**Work required**
Repeat each entry exactly.

**Input data**

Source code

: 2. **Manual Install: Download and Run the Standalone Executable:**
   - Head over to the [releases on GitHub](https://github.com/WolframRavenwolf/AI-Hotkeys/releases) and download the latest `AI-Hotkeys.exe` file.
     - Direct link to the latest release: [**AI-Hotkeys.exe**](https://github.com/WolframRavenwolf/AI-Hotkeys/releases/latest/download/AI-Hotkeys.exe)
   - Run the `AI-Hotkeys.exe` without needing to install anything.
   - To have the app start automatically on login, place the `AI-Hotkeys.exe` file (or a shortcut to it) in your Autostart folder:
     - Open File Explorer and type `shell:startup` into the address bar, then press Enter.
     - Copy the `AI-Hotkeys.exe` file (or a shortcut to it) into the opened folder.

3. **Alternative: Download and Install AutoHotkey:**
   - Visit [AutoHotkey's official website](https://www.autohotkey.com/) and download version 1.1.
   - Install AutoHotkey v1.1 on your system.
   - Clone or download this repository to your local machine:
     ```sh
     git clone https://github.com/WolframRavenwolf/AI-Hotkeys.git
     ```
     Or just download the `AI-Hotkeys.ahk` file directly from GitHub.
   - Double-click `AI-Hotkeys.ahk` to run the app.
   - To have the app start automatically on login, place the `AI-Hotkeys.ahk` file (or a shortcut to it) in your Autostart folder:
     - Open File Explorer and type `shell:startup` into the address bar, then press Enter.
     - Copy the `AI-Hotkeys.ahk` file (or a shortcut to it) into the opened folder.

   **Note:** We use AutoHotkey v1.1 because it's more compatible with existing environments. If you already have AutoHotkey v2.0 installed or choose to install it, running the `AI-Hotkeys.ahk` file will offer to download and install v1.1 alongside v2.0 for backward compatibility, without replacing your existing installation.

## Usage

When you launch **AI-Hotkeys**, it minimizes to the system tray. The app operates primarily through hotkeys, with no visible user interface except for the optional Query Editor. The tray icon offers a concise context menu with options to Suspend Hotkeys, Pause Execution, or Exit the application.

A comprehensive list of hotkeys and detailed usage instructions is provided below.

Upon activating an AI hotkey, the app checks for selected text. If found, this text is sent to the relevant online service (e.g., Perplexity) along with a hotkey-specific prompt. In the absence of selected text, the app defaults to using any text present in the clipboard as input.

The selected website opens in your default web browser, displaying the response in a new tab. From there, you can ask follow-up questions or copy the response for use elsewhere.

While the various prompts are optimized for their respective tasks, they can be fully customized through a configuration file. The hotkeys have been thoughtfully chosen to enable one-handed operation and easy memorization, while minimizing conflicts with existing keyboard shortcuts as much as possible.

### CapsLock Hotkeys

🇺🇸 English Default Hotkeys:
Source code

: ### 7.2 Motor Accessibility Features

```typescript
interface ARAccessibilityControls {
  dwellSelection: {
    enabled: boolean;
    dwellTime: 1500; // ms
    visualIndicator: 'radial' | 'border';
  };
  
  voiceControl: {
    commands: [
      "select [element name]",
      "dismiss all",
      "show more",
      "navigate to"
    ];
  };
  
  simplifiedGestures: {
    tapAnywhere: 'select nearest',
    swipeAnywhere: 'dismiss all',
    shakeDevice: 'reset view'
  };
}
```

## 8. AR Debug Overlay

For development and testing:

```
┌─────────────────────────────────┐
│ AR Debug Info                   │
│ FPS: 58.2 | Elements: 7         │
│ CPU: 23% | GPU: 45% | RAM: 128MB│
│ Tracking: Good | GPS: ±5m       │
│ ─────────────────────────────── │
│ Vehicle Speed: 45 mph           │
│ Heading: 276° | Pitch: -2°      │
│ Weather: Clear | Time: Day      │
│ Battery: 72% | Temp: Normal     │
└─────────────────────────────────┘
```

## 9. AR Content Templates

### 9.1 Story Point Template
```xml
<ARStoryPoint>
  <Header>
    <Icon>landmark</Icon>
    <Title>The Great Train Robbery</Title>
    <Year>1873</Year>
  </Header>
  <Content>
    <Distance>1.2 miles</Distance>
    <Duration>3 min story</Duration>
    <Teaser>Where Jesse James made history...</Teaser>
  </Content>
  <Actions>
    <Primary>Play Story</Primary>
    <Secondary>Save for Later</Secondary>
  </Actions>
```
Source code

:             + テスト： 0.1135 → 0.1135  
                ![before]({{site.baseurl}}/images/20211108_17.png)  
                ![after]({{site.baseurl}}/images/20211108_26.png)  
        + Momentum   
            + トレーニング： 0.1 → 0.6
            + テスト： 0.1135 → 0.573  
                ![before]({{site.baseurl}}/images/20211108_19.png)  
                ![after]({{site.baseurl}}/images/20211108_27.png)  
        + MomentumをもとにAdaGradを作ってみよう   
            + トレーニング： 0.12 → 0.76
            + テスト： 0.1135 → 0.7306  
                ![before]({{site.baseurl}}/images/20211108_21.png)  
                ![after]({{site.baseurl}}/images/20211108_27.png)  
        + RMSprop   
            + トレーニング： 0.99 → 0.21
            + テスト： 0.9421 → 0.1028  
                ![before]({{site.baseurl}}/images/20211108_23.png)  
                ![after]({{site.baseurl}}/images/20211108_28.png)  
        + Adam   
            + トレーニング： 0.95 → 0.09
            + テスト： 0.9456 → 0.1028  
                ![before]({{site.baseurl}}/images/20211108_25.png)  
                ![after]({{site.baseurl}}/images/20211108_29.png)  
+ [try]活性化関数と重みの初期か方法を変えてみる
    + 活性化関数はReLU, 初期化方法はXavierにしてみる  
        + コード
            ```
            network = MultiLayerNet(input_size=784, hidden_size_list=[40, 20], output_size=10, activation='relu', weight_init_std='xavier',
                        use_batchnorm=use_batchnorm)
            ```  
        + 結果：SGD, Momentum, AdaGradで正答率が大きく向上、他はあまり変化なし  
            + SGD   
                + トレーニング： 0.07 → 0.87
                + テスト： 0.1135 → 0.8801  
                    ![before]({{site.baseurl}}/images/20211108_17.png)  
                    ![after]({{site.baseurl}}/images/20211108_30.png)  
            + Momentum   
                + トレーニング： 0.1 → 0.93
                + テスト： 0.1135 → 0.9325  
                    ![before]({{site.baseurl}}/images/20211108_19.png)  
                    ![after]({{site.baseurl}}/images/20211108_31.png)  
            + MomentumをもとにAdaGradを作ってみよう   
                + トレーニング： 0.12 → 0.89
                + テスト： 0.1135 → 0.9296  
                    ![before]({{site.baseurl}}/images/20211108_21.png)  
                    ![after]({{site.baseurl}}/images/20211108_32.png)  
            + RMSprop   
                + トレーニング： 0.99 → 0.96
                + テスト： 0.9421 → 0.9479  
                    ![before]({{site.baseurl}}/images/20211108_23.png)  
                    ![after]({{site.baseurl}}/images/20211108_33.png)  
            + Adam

**Reply to the exercise**
Source code

: 2. **Manual Install: Download and Run the Standalone Executable:**
   - Head over to the [releases on GitHub](https://github.com/WolframRavenwolf/AI-Hotkeys/releases) and download the latest `AI-Hotkeys.exe` file.
     - Direct link to the latest release: [**AI-Hotkeys.exe**](https://github.com/WolframRavenwolf/AI-Hotkeys/releases/latest/download/AI-Hotkeys.exe)
   - Run the `AI-Hotkeys.exe` without needing to install anything.
   - To have the app start automatically on login, place the `AI-Hotkeys.exe` file (or a shortcut to it) in your Autostart folder:
     - Open File Explorer and type `shell:startup` into the address bar, then press Enter.
     - Copy the `AI-Hotkeys.exe` file (or a shortcut to it) into the opened folder.

3. **Alternative: Download and Install AutoHotkey:**
   - Visit [AutoHotkey's official website](https://www.autohotkey.com/) and download version 1.1.
   - Install AutoHotkey v1.1 on your system.
   - Clone or download this repository to your local machine:
     ```sh
     git clone https://github.com/WolframRavenwolf/AI-Hotkeys.git
     ```
     Or just download the `AI-Hotkeys.ahk` file directly from GitHub.
   - Double-click `AI-Hotkeys.ahk` to run the app.
   - To have the app start automatically on login, place the `AI-Hotkeys.ahk` file (or a shortcut to it) in your Autostart folder:
     - Open File Explorer and type `shell:startup` into the address bar, then press Enter.
     - Copy the `AI-Hotkeys.ahk` file (or a shortcut to it) into the opened folder.

   **Note:** We use AutoHotkey v1.1 because it's more compatible with existing environments. If you already have AutoHotkey v2.0 installed or choose to install it, running the `AI-Hotkeys.ahk` file will offer to download and install v1.1 alongside v2.0 for backward compatibility, without replacing your existing installation.

## Usage

When you launch **AI-Hotkeys**, it minimizes to the system tray. The app operates primarily through hotkeys, with no visible user interface except for the optional Query Editor. The tray icon offers a concise context menu with options to Suspend Hotkeys, Pause Execution, or Exit the application.

A comprehensive list of hotkeys and detailed usage instructions is provided below.

Upon activating an AI hotkey, the app checks for selected text. If found, this text is sent to the relevant online service (e.g., Perplexity) along with a hotkey-specific prompt. In the absence of selected text, the app defaults to using any text present in the clipboard as input.

The selected website opens in your default web browser, displaying the response in a new tab. From there, you can ask follow-up questions or copy the response for use elsewhere.

While the various prompts are optimized for their respective tasks, they can be fully customized through a configuration file. The hotkeys have been thoughtfully chosen to enable one-handed operation and easy memorization, while minimizing conflicts with existing keyboard shortcuts as much as possible.

### CapsLock Hotkeys

🇺🇸 English Default Hotkeys:
Source code

: ### 7.2 Motor Accessibility Features

```typescript
interface ARAccessibilityControls {
  dwellSelection: {
    enabled: boolean;
    dwellTime: 1500; // ms
    visualIndicator: 'radial' | 'border';
  };
  
  voiceControl: {
    commands: [
      "select [element name]",
      "dismiss all",
      "show more",
      "navigate to"
    ];
  };
  
  simplifiedGestures: {
    tapAnywhere: 'select nearest',
    swipeAnywhere: 'dismiss all',
    shakeDevice: 'reset view'
  };
}
```

## 8. AR Debug Overlay

For development and testing:

```
┌─────────────────────────────────┐
│ AR Debug Info                   │
│ FPS: 58.2 | Elements: 7         │
│ CPU: 23% | GPU: 45% | RAM: 128MB│
│ Tracking: Good | GPS: ±5m       │
│ ─────────────────────────────── │
│ Vehicle Speed: 45 mph           │
│ Heading: 276° | Pitch: -2°      │
│ Weather: Clear | Time: Day      │
│ Battery: 72% | Temp: Normal     │
└─────────────────────────────────┘
```

## 9. AR Content Templates

### 9.1 Story Point Template
```xml
<ARStoryPoint>
  <Header>
    <Icon>landmark</Icon>
    <Title>The Great Train Robbery</Title>
    <Year>1873</Year>
  </Header>
  <Content>
    <Distance>1.2 miles</Distance>
    <Duration>3 min story</Duration>
    <Teaser>Where Jesse James made history...</Teaser>
  </Content>
  <Actions>
    <Primary>Play Story</Primary>
    <Secondary>Save for Later</Secondary>
  </Actions>
```
Source code

:             + テスト： 0.1135 → 0.1135  
                ![before]({{site.baseurl}}/images/20211108_17.png)  
                ![after]({{site.baseurl}}/images/20211108_26.png)  
        + Momentum   
            + トレーニング： 0.1 → 0.6
            + テスト： 0.1135 → 0.573  
                ![before]({{site.baseurl}}/images/20211108_19.png)  
                ![after]({{site.baseurl}}/images/20211108_27.png)  
        + MomentumをもとにAdaGradを作ってみよう   
            + トレーニング： 0.12 → 0.76
            + テスト： 0.1135 → 0.7306  
                ![before]({{site.baseurl}}/images/20211108_21.png)  
                ![after]({{site.baseurl}}/images/20211108_27.png)  
        + RMSprop   
            + トレーニング： 0.99 → 0.21
            + テスト： 0.9421 → 0.1028  
                ![before]({{site.baseurl}}/images/20211108_23.png)  
                ![after]({{site.baseurl}}/images/20211108_28.png)  
        + Adam   
            + トレーニング： 0.95 → 0.09
            + テスト： 0.9456 → 0.1028  
                ![before]({{site.baseurl}}/images/20211108_25.png)  
                ![after]({{site.baseurl}}/images/20211108_29.png)  
+ [try]活性化関数と重みの初期か方法を変えてみる
    + 活性化関数はReLU, 初期化方法はXavierにしてみる  
        + コード
            ```
            network = MultiLayerNet(input_size=784, hidden_size_list=[40, 20], output_size=10, activation='relu', weight_init_std='xavier',
                        use_batchnorm=use_batchnorm)
            ```  
        + 結果：SGD, Momentum, AdaGradで正答率が大きく向上、他はあまり変化なし  
            + SGD   
                + トレーニング： 0.07 → 0.87
                + テスト： 0.1135 → 0.8801  
                    ![before]({{site.baseurl}}/images/20211108_17.png)  
                    ![after]({{site.baseurl}}/images/20211108_30.png)  
            + Momentum   
                + トレーニング： 0.1 → 0.93
                + テスト： 0.1135 → 0.9325  
                    ![before]({{site.baseurl}}/images/20211108_19.png)  
                    ![after]({{site.baseurl}}/images/20211108_31.png)  
            + MomentumをもとにAdaGradを作ってみよう   
                + トレーニング： 0.12 → 0.89
                + テスト： 0.1135 → 0.9296  
                    ![before]({{site.baseurl}}/images/20211108_21.png)  
                    ![after]({{site.baseurl}}/images/20211108_32.png)  
            + RMSprop   
                + トレーニング： 0.99 → 0.96
                + テスト： 0.9421 → 0.9479  
                    ![before]({{site.baseurl}}/images/20211108_23.png)  
                    ![after]({{site.baseurl}}/images/20211108_33.png)  
            + Adam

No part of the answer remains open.